On Thu Sep 26 21:45:02 2013, DAGOLDEN wrote:
Show quoted text> On Sat Mar 31 05:20:21 2012, antox@ml.lv wrote:
> > YAML-Tiny-1.51 attempts utf8::decode in read_string, but does not
> > utf8::encode in write_string. Is there a reason for such asymmetric
> > behaviour and serializing not to byte stream?
>
> I believe the decoding is an attempt to "do the right thing" for
> people who pass a string read raw from a file who forgot to decode it.
>
> I don't believe that write_string should encode -- at least not by
> default -- as tools that expect characters and then do their own UTF-8
> encoding would double-encode.
>
> The "right" thing would be for read_string not to decode by default,
> but I'm not sure changing it now is wise.

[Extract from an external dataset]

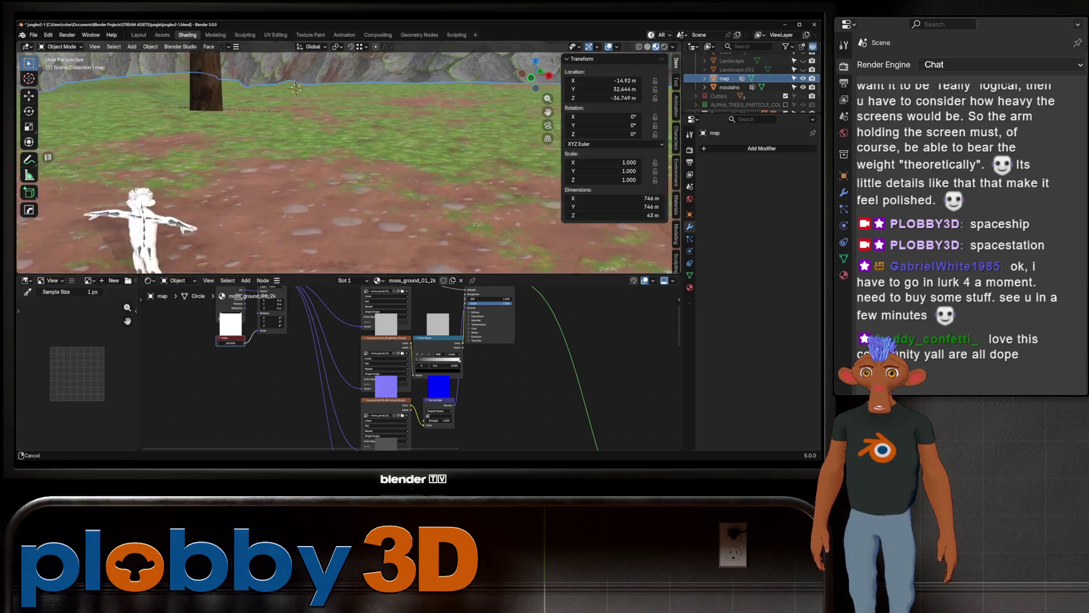
scroll(341, 157, down, 3)
scroll(341, 158, down, 3)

As far as I can understand the spec [1], the stream is supposed to be
encoded using UTF-8/16. So information appears either as octets or as a
completely unfolded data structure (no intermediate representations).
This seems like what YAML::XS does. Apparently, when dealing with streams
presented as strings, YAML and YAML::Syck implicitly delegate encoding
issues to the outside. If I remember correctly, some JSON module(s) also
had deviations in that matter.
Show quoted text> Possibly adding a write_utf8_string function that gives encoded output
> makes sense so the choice is more obvious to people.
I suspect I was mostly concerned about behavior of Load/Dump (interface
common to all YAML* modules). Dump just yields whatever write_string
returns. But also the write method (called by DumpFile) prints output
of write_string to file as is - this produces "wide char" warning
(unless user has set I/O layer in outer scope or tricked :layer into the
passed file path). (For comparison, YAML::(Load|Dump)File force :utf8
layer, but YAML::Syck::(Load|Dump)File accept $fh for path). I think
this was why I leaned towards altering write_string and moving closer to
YAML::XS. If my suggestion appears likely to cause more problems than to
solve, then IMHO putting a few explanatory lines into POD would be more
beneficious than adding write_utf8_string.
[1]
http://www.yaml.org/spec/1.2/spec.html#id2771184